3. Create Personas and Prioritize Them

Next, it’s important to assemble a persona’s descriptions around behavioral patterns. The researcher’s task here is to describe each persona in such way that expresses enough understanding and empathy to understand the users. During this step, it’s best to avoid the temptation to add a lot of personal details: one or two bits of personality can bring a persona to life, but too many details will be distracting and will make the persona less credible as an analytical tool. Don Norman put it this way: “[personas] only need to be realistic, not real, not necessarily even accurate (as long as they accurately characterize the user base).”

Quite often, researchers create more than one persona for each product. Most interactive products have multiple audience segments which are why it seems logical to construct multiple personas. However, with too many personas, the process can get out of hand. The personas can simply blur together. That’s why during this step it’s also important to minimize the number of personas, so it’s possible to focus design and this may guarantee better success. While there’s no magic number, as a rule of thumb, three or four personas are enough for most projects.

Tip: If you have more than one persona it’s good to define the primary persona (the most relevant) and follow the rule “design for the primary – accommodate the secondary.” Design decisions should be made with the primary persona in mind and then tested (through a thought experiment) against the secondary personas.

4. Find Scenario(s) Of Interaction And Create Persona Documentation

Personas have no value in and of themselves. They become valuable only when they tied up to a scenario. A scenario is an imaged situation that describes how a persona would interact with a product in a particular context to achieve its end goal(s). Scenarios help designers understand the main user flows – by pairing the personas with the scenarios, designers gather requirements, and from those requirements, they create design solutions. Scenarios should be written from the persona’s perspective, usually at a high level, and articulate use cases that will likely happen.

Generally, when creating a document you should include the following information:

  • Persona name
  • Photo
  • Demographics (gender, age, location, marital status, family)
  • Goals and needs
  • Frustrations (or “pain points”)
  • Behaviors
  • Bits of personality (e.g. a quote or slogan that captures the personality)

A great tool which will help you during this step is the Persona Creation and Usage Toolkit developed by George Olsen. George has developed a comprehensive list of all the factors that can be considered for persona description.

Tip: Avoid using real names or details of research participants or people you know. This can bias the objectivity of your personas (you’ll focus on design for this person, rather than a group of people with similar characteristics).
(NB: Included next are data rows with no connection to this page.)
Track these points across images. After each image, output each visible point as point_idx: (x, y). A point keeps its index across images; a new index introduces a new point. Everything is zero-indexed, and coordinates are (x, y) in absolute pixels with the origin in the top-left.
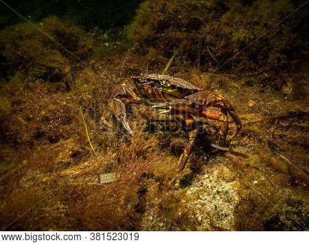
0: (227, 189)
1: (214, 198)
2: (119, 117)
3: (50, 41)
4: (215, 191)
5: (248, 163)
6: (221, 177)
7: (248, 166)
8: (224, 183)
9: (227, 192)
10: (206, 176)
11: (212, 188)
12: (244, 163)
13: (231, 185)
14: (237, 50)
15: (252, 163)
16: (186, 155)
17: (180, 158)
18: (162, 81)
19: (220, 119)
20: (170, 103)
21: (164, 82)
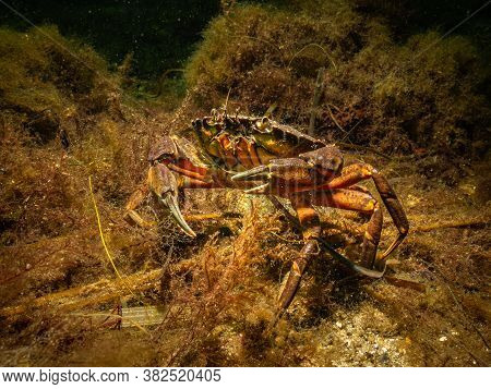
0: (385, 350)
3: (39, 68)
4: (361, 353)
8: (378, 339)
10: (339, 324)
12: (416, 302)
13: (393, 343)
14: (380, 113)
15: (432, 302)
16: (297, 274)
17: (285, 282)
18: (254, 122)
19: (366, 209)
20: (270, 166)
21: (259, 124)
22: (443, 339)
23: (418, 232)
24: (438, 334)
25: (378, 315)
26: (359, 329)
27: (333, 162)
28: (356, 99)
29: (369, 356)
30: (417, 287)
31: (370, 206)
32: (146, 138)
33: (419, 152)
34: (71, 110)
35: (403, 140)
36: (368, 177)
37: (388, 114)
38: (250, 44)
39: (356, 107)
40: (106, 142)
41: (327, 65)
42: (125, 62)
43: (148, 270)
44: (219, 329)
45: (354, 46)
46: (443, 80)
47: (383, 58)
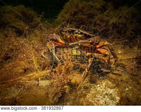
0: (111, 92)
1: (104, 97)
2: (51, 50)
5: (122, 79)
6: (107, 86)
7: (122, 80)
9: (111, 94)
10: (99, 85)
11: (103, 92)
16: (87, 71)
17: (83, 74)
18: (76, 30)
19: (106, 54)
20: (80, 42)
21: (77, 31)
22: (127, 89)
23: (121, 60)
24: (125, 88)
25: (109, 83)
26: (104, 87)
27: (97, 41)
28: (104, 24)
29: (106, 94)
30: (120, 75)
31: (107, 53)
32: (47, 35)
33: (122, 39)
34: (27, 27)
35: (118, 35)
36: (106, 45)
37: (113, 28)
38: (76, 10)
39: (105, 26)
40: (36, 36)
41: (97, 15)
42: (42, 14)
43: (46, 70)
44: (65, 87)
45: (104, 10)
46: (128, 19)
47: (112, 13)
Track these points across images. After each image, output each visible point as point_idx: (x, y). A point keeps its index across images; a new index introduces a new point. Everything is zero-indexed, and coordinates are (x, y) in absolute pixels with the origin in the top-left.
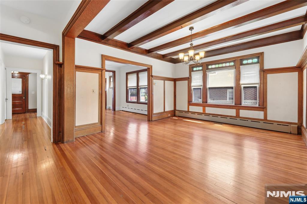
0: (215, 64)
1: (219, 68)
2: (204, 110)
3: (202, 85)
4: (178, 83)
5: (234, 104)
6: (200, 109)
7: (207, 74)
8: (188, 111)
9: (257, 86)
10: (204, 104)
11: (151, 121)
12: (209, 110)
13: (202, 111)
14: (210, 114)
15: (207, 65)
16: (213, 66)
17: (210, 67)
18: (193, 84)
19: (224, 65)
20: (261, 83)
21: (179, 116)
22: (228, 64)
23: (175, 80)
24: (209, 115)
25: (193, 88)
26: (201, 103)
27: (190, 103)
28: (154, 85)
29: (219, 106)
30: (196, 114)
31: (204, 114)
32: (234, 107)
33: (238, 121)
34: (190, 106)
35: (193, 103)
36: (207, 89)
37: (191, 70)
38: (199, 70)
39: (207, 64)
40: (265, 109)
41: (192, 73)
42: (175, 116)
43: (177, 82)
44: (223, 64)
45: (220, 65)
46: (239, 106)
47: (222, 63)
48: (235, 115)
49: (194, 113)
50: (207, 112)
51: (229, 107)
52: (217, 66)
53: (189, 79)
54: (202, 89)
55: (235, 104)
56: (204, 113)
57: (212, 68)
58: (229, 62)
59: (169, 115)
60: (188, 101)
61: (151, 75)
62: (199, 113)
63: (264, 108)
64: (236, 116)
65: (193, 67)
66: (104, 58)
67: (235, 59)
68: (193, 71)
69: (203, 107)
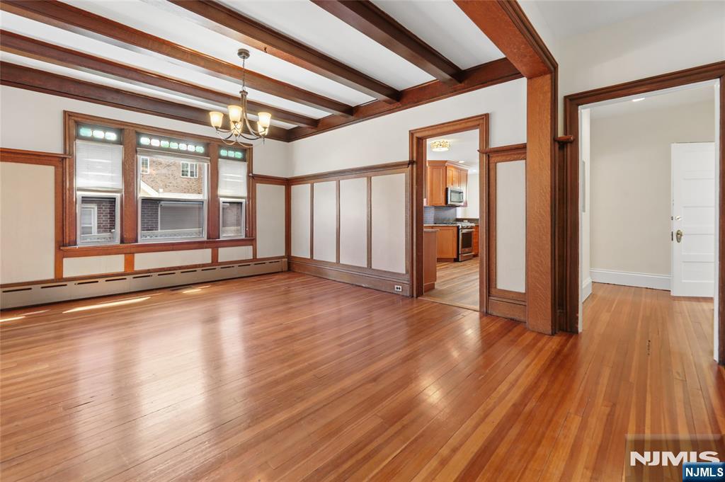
3: (122, 187)
5: (205, 239)
8: (59, 280)
9: (243, 201)
10: (128, 245)
12: (143, 261)
13: (122, 269)
15: (136, 132)
18: (80, 182)
20: (248, 197)
24: (147, 273)
26: (118, 243)
27: (67, 249)
30: (102, 281)
31: (128, 274)
33: (218, 273)
34: (65, 260)
35: (80, 245)
36: (137, 202)
38: (108, 142)
39: (137, 130)
40: (254, 242)
46: (215, 242)
48: (210, 261)
50: (138, 267)
52: (165, 144)
54: (118, 200)
55: (208, 238)
56: (130, 271)
57: (150, 147)
63: (253, 240)
64: (212, 262)
65: (79, 124)
67: (208, 142)
69: (125, 254)
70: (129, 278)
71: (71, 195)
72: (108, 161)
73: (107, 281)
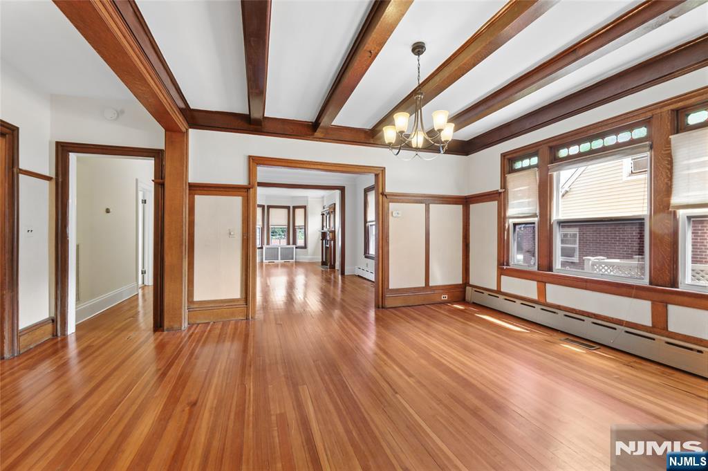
0: (578, 142)
1: (592, 152)
2: (542, 292)
3: (538, 212)
4: (474, 208)
5: (645, 282)
6: (528, 289)
7: (551, 176)
8: (499, 292)
10: (544, 273)
11: (383, 308)
12: (556, 294)
13: (535, 296)
14: (559, 307)
15: (551, 148)
16: (574, 150)
17: (563, 153)
18: (511, 212)
19: (610, 140)
21: (474, 303)
22: (624, 137)
23: (466, 202)
24: (555, 309)
25: (511, 221)
26: (535, 268)
27: (504, 267)
28: (390, 217)
29: (588, 285)
30: (518, 302)
31: (540, 304)
32: (644, 294)
33: (657, 348)
34: (502, 276)
35: (511, 267)
36: (551, 226)
37: (507, 169)
38: (530, 167)
39: (551, 144)
41: (509, 177)
42: (463, 300)
43: (472, 207)
44: (606, 139)
45: (597, 144)
46: (664, 291)
47: (602, 136)
48: (647, 321)
49: (512, 297)
50: (550, 300)
51: (624, 290)
52: (585, 147)
53: (499, 197)
54: (536, 225)
55: (651, 283)
56: (541, 302)
57: (569, 157)
58: (630, 128)
59: (445, 297)
60: (499, 261)
61: (380, 191)
62: (526, 301)
64: (654, 326)
66: (255, 161)
67: (649, 115)
68: (513, 171)
69: (538, 281)
70: (538, 307)
71: (504, 223)
72: (525, 188)
73: (522, 304)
5. Share Your Findings And Obtain Acceptance From the Team

Socializing personas among stakeholders is critical in moving the design team toward action. All team members and stakeholders should have a positive association with personas and see the value in them. As people become familiar with the personas, they start talking about them as if they were actual people. A well-constructed persona almost becomes another member of the team.

Tip: Usually, having posters, cards, action figures, and other real, physical objects is more effective to communicate personas and helps keep them top of mind versus having a digital version, like a doc file or PowerPoint presentation.

Conclusion

Personas are powerful tools. Done properly personas make the design process at hand less complex — they guide the ideation processes and help designers to achieve the goal of creating a good UX for the target users. Thanks to personas, designers are able to work in a more mindful way by keeping the real user at the heart of everything they do.